_Exercise_:
Copy every line of the listing below, keeping each one identical to the original.

*** Opening Task data ***

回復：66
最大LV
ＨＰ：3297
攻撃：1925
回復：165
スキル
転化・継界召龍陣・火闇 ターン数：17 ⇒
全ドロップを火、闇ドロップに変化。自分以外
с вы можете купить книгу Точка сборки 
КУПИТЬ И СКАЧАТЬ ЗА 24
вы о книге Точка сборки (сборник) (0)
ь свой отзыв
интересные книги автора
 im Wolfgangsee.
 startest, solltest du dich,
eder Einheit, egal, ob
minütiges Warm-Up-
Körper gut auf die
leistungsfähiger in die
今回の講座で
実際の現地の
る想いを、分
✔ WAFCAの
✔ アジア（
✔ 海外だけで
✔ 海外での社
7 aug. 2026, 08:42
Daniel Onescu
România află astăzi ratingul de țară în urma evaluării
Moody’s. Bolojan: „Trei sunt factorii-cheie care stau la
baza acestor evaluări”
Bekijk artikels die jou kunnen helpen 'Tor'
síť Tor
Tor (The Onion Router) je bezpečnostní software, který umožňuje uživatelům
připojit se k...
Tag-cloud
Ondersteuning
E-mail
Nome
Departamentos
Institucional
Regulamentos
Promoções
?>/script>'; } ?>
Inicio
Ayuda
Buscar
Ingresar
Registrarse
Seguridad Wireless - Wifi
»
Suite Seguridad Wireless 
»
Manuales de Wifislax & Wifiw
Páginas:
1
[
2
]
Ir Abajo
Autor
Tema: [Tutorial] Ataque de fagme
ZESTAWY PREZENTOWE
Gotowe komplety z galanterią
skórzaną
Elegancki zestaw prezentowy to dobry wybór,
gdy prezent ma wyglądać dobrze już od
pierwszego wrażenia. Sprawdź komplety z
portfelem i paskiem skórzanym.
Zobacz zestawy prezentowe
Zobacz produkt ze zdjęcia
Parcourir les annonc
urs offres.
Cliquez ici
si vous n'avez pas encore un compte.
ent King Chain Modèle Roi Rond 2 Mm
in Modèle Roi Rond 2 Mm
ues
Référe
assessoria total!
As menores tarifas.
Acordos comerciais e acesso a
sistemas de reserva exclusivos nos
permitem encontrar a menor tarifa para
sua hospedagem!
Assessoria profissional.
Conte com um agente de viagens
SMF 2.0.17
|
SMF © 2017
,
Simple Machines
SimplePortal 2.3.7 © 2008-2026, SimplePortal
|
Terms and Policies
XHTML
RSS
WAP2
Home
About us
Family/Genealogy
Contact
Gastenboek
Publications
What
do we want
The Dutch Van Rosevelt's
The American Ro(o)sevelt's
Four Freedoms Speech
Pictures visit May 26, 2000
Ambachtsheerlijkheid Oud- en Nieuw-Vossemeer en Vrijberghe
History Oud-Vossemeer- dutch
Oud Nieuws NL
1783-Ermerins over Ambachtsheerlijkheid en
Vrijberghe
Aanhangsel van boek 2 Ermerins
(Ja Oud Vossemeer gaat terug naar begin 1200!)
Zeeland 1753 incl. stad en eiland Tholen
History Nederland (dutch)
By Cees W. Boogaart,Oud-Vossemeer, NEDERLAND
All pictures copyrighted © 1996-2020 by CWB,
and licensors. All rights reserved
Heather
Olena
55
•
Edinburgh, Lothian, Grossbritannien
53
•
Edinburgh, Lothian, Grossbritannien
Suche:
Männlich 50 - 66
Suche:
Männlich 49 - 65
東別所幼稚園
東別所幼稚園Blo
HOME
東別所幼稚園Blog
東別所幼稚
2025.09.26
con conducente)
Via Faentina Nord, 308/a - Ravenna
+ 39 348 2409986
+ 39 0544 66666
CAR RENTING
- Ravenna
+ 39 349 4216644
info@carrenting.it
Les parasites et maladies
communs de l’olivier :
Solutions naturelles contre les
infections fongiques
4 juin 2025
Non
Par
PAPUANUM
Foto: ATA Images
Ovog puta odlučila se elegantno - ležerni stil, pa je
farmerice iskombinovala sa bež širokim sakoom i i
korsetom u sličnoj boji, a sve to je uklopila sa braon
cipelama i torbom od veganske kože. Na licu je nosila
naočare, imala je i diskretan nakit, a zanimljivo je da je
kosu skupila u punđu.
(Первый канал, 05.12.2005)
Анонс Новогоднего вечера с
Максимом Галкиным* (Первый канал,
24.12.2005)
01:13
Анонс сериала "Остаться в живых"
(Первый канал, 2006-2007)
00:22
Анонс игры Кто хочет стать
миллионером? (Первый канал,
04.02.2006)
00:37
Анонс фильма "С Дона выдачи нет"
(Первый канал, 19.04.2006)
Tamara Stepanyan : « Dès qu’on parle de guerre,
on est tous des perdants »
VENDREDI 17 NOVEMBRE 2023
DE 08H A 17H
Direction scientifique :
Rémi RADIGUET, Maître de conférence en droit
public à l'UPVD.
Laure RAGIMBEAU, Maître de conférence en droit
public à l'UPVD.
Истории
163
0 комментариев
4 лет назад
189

*** Closing Task data ***

_Answer space_:
回復：66
最大LV
ＨＰ：3297
攻撃：1925
回復：165
スキル
転化・継界召龍陣・火闇 ターン数：17 ⇒
全ドロップを火、闇ドロップに変化。自分以外
с вы можете купить книгу Точка сборки 
КУПИТЬ И СКАЧАТЬ ЗА 24
вы о книге Точка сборки (сборник) (0)
ь свой отзыв
интересные книги автора
 im Wolfgangsee.
 startest, solltest du dich,
eder Einheit, egal, ob
minütiges Warm-Up-
Körper gut auf die
leistungsfähiger in die
今回の講座で
実際の現地の
る想いを、分
✔ WAFCAの
✔ アジア（
✔ 海外だけで
✔ 海外での社
7 aug. 2026, 08:42
Daniel Onescu
România află astăzi ratingul de țară în urma evaluării
Moody’s. Bolojan: „Trei sunt factorii-cheie care stau la
baza acestor evaluări”
Bekijk artikels die jou kunnen helpen 'Tor'
síť Tor
Tor (The Onion Router) je bezpečnostní software, který umožňuje uživatelům
připojit se k...
Tag-cloud
Ondersteuning
E-mail
Nome
Departamentos
Institucional
Regulamentos
Promoções
?>/script>'; } ?>
Inicio
Ayuda
Buscar
Ingresar
Registrarse
Seguridad Wireless - Wifi
»
Suite Seguridad Wireless 
»
Manuales de Wifislax & Wifiw
Páginas:
1
[
2
]
Ir Abajo
Autor
Tema: [Tutorial] Ataque de fagme
ZESTAWY PREZENTOWE
Gotowe komplety z galanterią
skórzaną
Elegancki zestaw prezentowy to dobry wybór,
gdy prezent ma wyglądać dobrze już od
pierwszego wrażenia. Sprawdź komplety z
portfelem i paskiem skórzanym.
Zobacz zestawy prezentowe
Zobacz produkt ze zdjęcia
Parcourir les annonc
urs offres.
Cliquez ici
si vous n'avez pas encore un compte.
ent King Chain Modèle Roi Rond 2 Mm
in Modèle Roi Rond 2 Mm
ues
Référe
assessoria total!
As menores tarifas.
Acordos comerciais e acesso a
sistemas de reserva exclusivos nos
permitem encontrar a menor tarifa para
sua hospedagem!
Assessoria profissional.
Conte com um agente de viagens
SMF 2.0.17
|
SMF © 2017
,
Simple Machines
SimplePortal 2.3.7 © 2008-2026, SimplePortal
|
Terms and Policies
XHTML
RSS
WAP2
Home
About us
Family/Genealogy
Contact
Gastenboek
Publications
What
do we want
The Dutch Van Rosevelt's
The American Ro(o)sevelt's
Four Freedoms Speech
Pictures visit May 26, 2000
Ambachtsheerlijkheid Oud- en Nieuw-Vossemeer en Vrijberghe
History Oud-Vossemeer- dutch
Oud Nieuws NL
1783-Ermerins over Ambachtsheerlijkheid en
Vrijberghe
Aanhangsel van boek 2 Ermerins
(Ja Oud Vossemeer gaat terug naar begin 1200!)
Zeeland 1753 incl. stad en eiland Tholen
History Nederland (dutch)
By Cees W. Boogaart,Oud-Vossemeer, NEDERLAND
All pictures copyrighted © 1996-2020 by CWB,
and licensors. All rights reserved
Heather
Olena
55
•
Edinburgh, Lothian, Grossbritannien
53
•
Edinburgh, Lothian, Grossbritannien
Suche:
Männlich 50 - 66
Suche:
Männlich 49 - 65
東別所幼稚園
東別所幼稚園Blo
HOME
東別所幼稚園Blog
東別所幼稚
2025.09.26
con conducente)
Via Faentina Nord, 308/a - Ravenna
+ 39 348 2409986
+ 39 0544 66666
CAR RENTING
- Ravenna
+ 39 349 4216644
info@carrenting.it
Les parasites et maladies
communs de l’olivier :
Solutions naturelles contre les
infections fongiques
4 juin 2025
Non
Par
PAPUANUM
Foto: ATA Images
Ovog puta odlučila se elegantno - ležerni stil, pa je
farmerice iskombinovala sa bež širokim sakoom i i
korsetom u sličnoj boji, a sve to je uklopila sa braon
cipelama i torbom od veganske kože. Na licu je nosila
naočare, imala je i diskretan nakit, a zanimljivo je da je
kosu skupila u punđu.
(Первый канал, 05.12.2005)
Анонс Новогоднего вечера с
Максимом Галкиным* (Первый канал,
24.12.2005)
01:13
Анонс сериала "Остаться в живых"
(Первый канал, 2006-2007)
00:22
Анонс игры Кто хочет стать
миллионером? (Первый канал,
04.02.2006)
00:37
Анонс фильма "С Дона выдачи нет"
(Первый канал, 19.04.2006)
Tamara Stepanyan : « Dès qu’on parle de guerre,
on est tous des perdants »
VENDREDI 17 NOVEMBRE 2023
DE 08H A 17H
Direction scientifique :
Rémi RADIGUET, Maître de conférence en droit
public à l'UPVD.
Laure RAGIMBEAU, Maître de conférence en droit
public à l'UPVD.
Истории
163
0 комментариев
4 лет назад
189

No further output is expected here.